> _Problem requirements_
Reproduce every line of text from each of the entries below, word for word and in the original order.

> _Data extracts_
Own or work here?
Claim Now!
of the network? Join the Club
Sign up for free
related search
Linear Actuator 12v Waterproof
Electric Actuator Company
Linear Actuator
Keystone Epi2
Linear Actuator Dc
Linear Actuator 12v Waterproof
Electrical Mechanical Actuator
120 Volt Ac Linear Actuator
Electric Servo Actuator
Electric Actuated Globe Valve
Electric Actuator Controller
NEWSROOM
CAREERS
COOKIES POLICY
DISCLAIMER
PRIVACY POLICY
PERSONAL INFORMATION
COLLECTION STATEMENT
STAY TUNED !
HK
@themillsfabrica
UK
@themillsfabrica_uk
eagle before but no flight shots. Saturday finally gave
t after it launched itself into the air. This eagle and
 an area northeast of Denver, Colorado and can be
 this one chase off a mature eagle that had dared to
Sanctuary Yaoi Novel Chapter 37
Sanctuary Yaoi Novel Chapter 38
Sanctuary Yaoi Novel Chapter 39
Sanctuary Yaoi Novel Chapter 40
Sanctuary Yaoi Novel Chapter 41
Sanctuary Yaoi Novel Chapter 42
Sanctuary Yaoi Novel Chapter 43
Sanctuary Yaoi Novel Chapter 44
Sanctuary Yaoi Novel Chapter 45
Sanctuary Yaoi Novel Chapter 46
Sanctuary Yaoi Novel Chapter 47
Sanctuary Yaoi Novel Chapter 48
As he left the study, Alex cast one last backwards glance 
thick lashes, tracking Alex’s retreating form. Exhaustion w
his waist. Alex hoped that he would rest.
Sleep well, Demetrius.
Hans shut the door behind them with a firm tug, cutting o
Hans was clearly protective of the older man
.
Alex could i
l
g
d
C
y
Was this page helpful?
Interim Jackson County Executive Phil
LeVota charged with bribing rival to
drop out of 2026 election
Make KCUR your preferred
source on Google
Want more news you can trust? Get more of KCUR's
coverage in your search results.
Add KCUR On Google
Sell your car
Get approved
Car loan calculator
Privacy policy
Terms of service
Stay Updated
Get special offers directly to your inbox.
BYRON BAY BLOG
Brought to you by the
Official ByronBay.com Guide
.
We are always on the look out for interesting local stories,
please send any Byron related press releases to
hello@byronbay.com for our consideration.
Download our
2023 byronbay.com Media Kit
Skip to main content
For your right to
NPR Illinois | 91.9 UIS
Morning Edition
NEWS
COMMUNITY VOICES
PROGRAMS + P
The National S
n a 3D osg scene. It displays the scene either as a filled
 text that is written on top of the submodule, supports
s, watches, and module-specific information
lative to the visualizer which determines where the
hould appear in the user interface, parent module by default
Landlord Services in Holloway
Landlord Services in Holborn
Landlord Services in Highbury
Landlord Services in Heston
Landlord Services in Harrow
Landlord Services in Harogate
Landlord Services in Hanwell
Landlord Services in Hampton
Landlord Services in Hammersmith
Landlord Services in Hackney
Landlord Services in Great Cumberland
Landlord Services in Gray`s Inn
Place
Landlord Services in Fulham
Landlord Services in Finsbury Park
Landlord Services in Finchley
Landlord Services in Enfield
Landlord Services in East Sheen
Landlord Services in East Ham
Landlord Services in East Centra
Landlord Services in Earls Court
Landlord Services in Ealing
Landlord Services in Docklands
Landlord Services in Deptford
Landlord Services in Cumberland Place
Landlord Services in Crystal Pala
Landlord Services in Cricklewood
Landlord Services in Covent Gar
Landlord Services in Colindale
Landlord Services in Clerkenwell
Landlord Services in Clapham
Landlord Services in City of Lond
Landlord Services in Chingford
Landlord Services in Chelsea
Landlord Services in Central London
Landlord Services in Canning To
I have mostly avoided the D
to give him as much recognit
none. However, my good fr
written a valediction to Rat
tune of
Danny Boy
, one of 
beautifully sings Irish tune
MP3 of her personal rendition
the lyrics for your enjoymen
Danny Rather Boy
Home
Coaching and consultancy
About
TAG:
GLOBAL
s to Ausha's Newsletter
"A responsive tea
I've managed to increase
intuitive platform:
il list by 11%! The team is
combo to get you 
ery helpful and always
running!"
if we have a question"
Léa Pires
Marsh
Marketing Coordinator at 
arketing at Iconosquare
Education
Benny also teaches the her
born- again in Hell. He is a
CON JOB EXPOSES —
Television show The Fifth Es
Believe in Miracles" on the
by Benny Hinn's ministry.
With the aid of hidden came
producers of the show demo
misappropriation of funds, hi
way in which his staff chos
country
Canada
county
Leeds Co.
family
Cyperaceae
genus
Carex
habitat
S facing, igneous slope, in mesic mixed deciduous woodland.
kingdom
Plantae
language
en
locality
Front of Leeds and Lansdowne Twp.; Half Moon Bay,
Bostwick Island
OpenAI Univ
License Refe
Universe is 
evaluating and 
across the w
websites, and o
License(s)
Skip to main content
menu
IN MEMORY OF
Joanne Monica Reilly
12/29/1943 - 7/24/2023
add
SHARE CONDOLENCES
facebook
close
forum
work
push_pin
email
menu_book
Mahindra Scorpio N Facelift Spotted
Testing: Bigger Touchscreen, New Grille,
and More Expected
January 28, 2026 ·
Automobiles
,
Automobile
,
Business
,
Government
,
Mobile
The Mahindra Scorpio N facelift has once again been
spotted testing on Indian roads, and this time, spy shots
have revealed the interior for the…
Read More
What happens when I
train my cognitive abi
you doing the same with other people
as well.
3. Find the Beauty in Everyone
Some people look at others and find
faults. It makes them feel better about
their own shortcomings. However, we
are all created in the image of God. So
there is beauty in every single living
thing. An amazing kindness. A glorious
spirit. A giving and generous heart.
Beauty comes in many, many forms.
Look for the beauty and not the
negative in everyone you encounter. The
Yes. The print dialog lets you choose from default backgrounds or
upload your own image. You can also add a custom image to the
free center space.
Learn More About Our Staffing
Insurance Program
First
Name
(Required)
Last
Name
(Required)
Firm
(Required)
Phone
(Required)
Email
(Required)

> _Task output_
Own or work here?
Claim Now!
of the network? Join the Club
Sign up for free
related search
Linear Actuator 12v Waterproof
Electric Actuator Company
Linear Actuator
Keystone Epi2
Linear Actuator Dc
Linear Actuator 12v Waterproof
Electrical Mechanical Actuator
120 Volt Ac Linear Actuator
Electric Servo Actuator
Electric Actuated Globe Valve
Electric Actuator Controller
NEWSROOM
CAREERS
COOKIES POLICY
DISCLAIMER
PRIVACY POLICY
PERSONAL INFORMATION
COLLECTION STATEMENT
STAY TUNED !
HK
@themillsfabrica
UK
@themillsfabrica_uk
eagle before but no flight shots. Saturday finally gave
t after it launched itself into the air. This eagle and
 an area northeast of Denver, Colorado and can be
 this one chase off a mature eagle that had dared to
Sanctuary Yaoi Novel Chapter 37
Sanctuary Yaoi Novel Chapter 38
Sanctuary Yaoi Novel Chapter 39
Sanctuary Yaoi Novel Chapter 40
Sanctuary Yaoi Novel Chapter 41
Sanctuary Yaoi Novel Chapter 42
Sanctuary Yaoi Novel Chapter 43
Sanctuary Yaoi Novel Chapter 44
Sanctuary Yaoi Novel Chapter 45
Sanctuary Yaoi Novel Chapter 46
Sanctuary Yaoi Novel Chapter 47
Sanctuary Yaoi Novel Chapter 48
As he left the study, Alex cast one last backwards glance 
thick lashes, tracking Alex’s retreating form. Exhaustion w
his waist. Alex hoped that he would rest.
Sleep well, Demetrius.
Hans shut the door behind them with a firm tug, cutting o
Hans was clearly protective of the older man
.
Alex could i
l
g
d
C
y
Was this page helpful?
Interim Jackson County Executive Phil
LeVota charged with bribing rival to
drop out of 2026 election
Make KCUR your preferred
source on Google
Want more news you can trust? Get more of KCUR's
coverage in your search results.
Add KCUR On Google
Sell your car
Get approved
Car loan calculator
Privacy policy
Terms of service
Stay Updated
Get special offers directly to your inbox.
BYRON BAY BLOG
Brought to you by the
Official ByronBay.com Guide
.
We are always on the look out for interesting local stories,
please send any Byron related press releases to
hello@byronbay.com for our consideration.
Download our
2023 byronbay.com Media Kit
Skip to main content
For your right to
NPR Illinois | 91.9 UIS
Morning Edition
NEWS
COMMUNITY VOICES
PROGRAMS + P
The National S
n a 3D osg scene. It displays the scene either as a filled
 text that is written on top of the submodule, supports
s, watches, and module-specific information
lative to the visualizer which determines where the
hould appear in the user interface, parent module by default
Landlord Services in Holloway
Landlord Services in Holborn
Landlord Services in Highbury
Landlord Services in Heston
Landlord Services in Harrow
Landlord Services in Harogate
Landlord Services in Hanwell
Landlord Services in Hampton
Landlord Services in Hammersmith
Landlord Services in Hackney
Landlord Services in Great Cumberland
Landlord Services in Gray`s Inn
Place
Landlord Services in Fulham
Landlord Services in Finsbury Park
Landlord Services in Finchley
Landlord Services in Enfield
Landlord Services in East Sheen
Landlord Services in East Ham
Landlord Services in East Centra
Landlord Services in Earls Court
Landlord Services in Ealing
Landlord Services in Docklands
Landlord Services in Deptford
Landlord Services in Cumberland Place
Landlord Services in Crystal Pala
Landlord Services in Cricklewood
Landlord Services in Covent Gar
Landlord Services in Colindale
Landlord Services in Clerkenwell
Landlord Services in Clapham
Landlord Services in City of Lond
Landlord Services in Chingford
Landlord Services in Chelsea
Landlord Services in Central London
Landlord Services in Canning To
I have mostly avoided the D
to give him as much recognit
none. However, my good fr
written a valediction to Rat
tune of
Danny Boy
, one of 
beautifully sings Irish tune
MP3 of her personal rendition
the lyrics for your enjoymen
Danny Rather Boy
Home
Coaching and consultancy
About
TAG:
GLOBAL
s to Ausha's Newsletter
"A responsive tea
I've managed to increase
intuitive platform:
il list by 11%! The team is
combo to get you 
ery helpful and always
running!"
if we have a question"
Léa Pires
Marsh
Marketing Coordinator at 
arketing at Iconosquare
Education
Benny also teaches the her
born- again in Hell. He is a
CON JOB EXPOSES —
Television show The Fifth Es
Believe in Miracles" on the
by Benny Hinn's ministry.
With the aid of hidden came
producers of the show demo
misappropriation of funds, hi
way in which his staff chos
country
Canada
county
Leeds Co.
family
Cyperaceae
genus
Carex
habitat
S facing, igneous slope, in mesic mixed deciduous woodland.
kingdom
Plantae
language
en
locality
Front of Leeds and Lansdowne Twp.; Half Moon Bay,
Bostwick Island
OpenAI Univ
License Refe
Universe is 
evaluating and 
across the w
websites, and o
License(s)
Skip to main content
menu
IN MEMORY OF
Joanne Monica Reilly
12/29/1943 - 7/24/2023
add
SHARE CONDOLENCES
facebook
close
forum
work
push_pin
email
menu_book
Mahindra Scorpio N Facelift Spotted
Testing: Bigger Touchscreen, New Grille,
and More Expected
January 28, 2026 ·
Automobiles
,
Automobile
,
Business
,
Government
,
Mobile
The Mahindra Scorpio N facelift has once again been
spotted testing on Indian roads, and this time, spy shots
have revealed the interior for the…
Read More
What happens when I
train my cognitive abi
you doing the same with other people
as well.
3. Find the Beauty in Everyone
Some people look at others and find
faults. It makes them feel better about
their own shortcomings. However, we
are all created in the image of God. So
there is beauty in every single living
thing. An amazing kindness. A glorious
spirit. A giving and generous heart.
Beauty comes in many, many forms.
Look for the beauty and not the
negative in everyone you encounter. The
Yes. The print dialog lets you choose from default backgrounds or
upload your own image. You can also add a custom image to the
free center space.
Learn More About Our Staffing
Insurance Program
First
Name
(Required)
Last
Name
(Required)
Firm
(Required)
Phone
(Required)
Email
(Required)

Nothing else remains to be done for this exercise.